Heavy workloads can contribute to unnecessary tests and procedures, poor transitions of care and increased complications and mortality, according to self-reported data from more than 500 hospitalists.
Researchers from Johns Hopkins University, Baltimore, collected survey responses from 506 hospitalists on topics such as how their excess workload affects patients' risk of adverse events or causes delays in discharging patients.
More than a quarter of hospitalists said their excess workloads prevented them from being able to answer patients' questions or adequately discuss treatment options, according to the survey results,
published online in JAMA Internal Medicine. Eighteen percent said their workload affected the quality of patient handoffs, 10% said they were more likely to make a treatment or medication error when overworked, and 5% said their workload could mean a higher risk of mortality among their patients.
Patient satisfaction scores and 30-day readmission rates take a hit when physician workload exceeds safe levels, according to some respondents.
“As perceived by physicians, workload issues have the significant potential to do harm and decrease quality,” Dr. Henry Michtalik, a hospitalist at Johns Hopkins, and the study's lead author, said in a news release. “It is the elephant in the room that cannot be ignored. We have to find that balance between safety, quality and efficiency.”
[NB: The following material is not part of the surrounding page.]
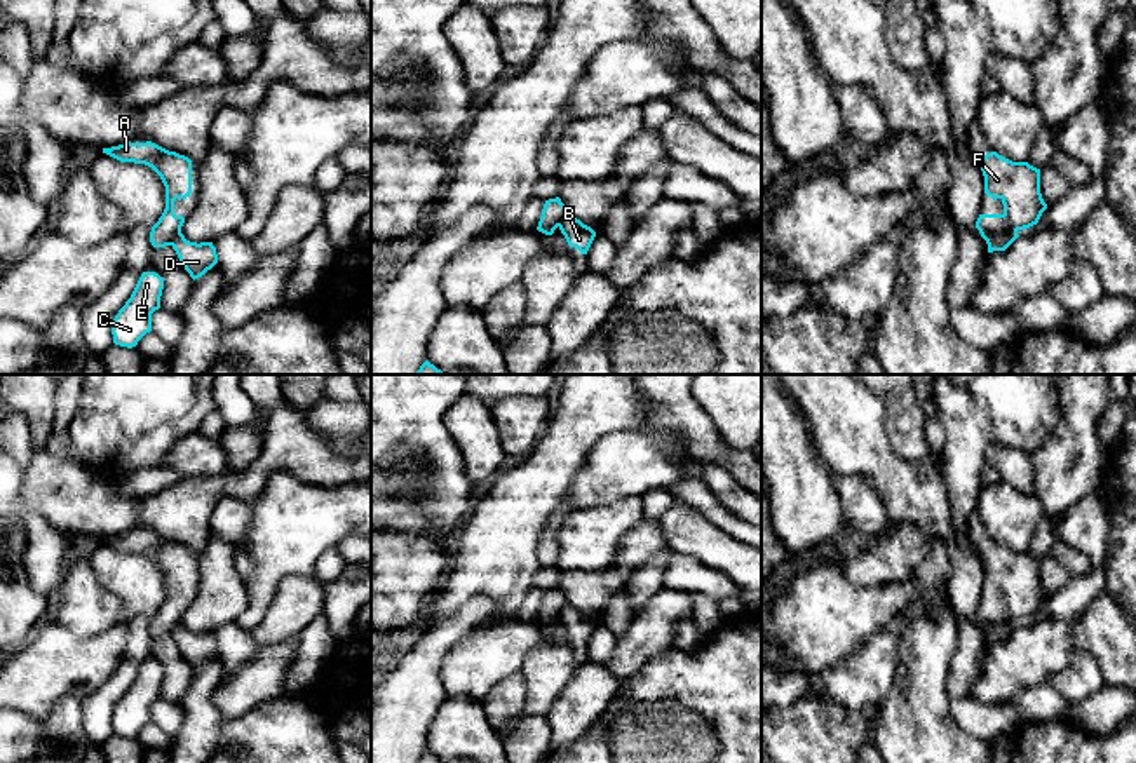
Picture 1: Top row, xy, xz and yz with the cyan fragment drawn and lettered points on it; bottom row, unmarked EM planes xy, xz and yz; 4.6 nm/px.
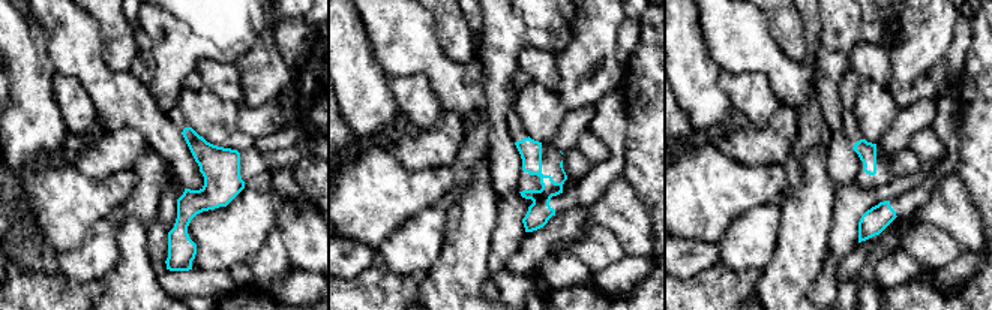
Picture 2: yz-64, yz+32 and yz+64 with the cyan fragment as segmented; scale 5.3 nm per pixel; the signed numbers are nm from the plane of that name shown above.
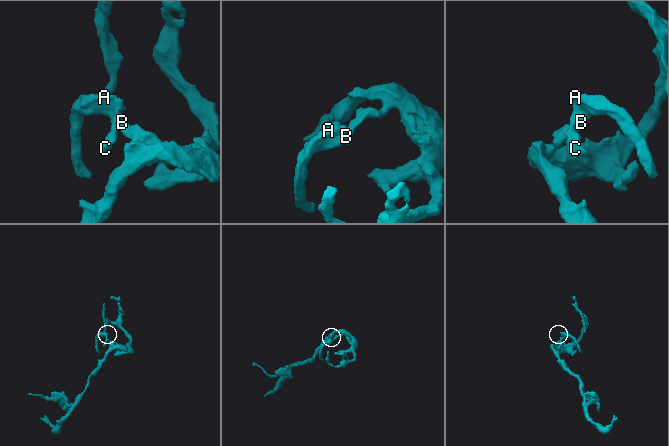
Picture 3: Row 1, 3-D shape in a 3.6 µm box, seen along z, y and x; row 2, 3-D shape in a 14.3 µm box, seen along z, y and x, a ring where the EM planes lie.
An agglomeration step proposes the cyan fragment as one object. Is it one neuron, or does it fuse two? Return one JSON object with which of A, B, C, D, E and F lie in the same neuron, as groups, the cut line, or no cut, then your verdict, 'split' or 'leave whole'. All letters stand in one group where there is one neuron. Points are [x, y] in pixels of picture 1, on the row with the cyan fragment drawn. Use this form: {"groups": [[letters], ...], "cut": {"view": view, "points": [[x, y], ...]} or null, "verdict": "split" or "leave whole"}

The authors urged hospitals to regularly assess their physicians' workload and establish benchmarks for safe numbers of patient encounters per shift. Also, they cautioned that cost-cutting initiatives could have the opposite effect, particularly as harried and overworked physicians order expensive and potentially unnecessary tests and procedures.
“If a hospitalist is short on time and a patient is having chest pains, for example, the doctor may be more likely to order additional tests, prescribe aspirin and call a cardiologist—all because there isn't adequate time to immediately and fully evaluate the patient,” Michtalik said.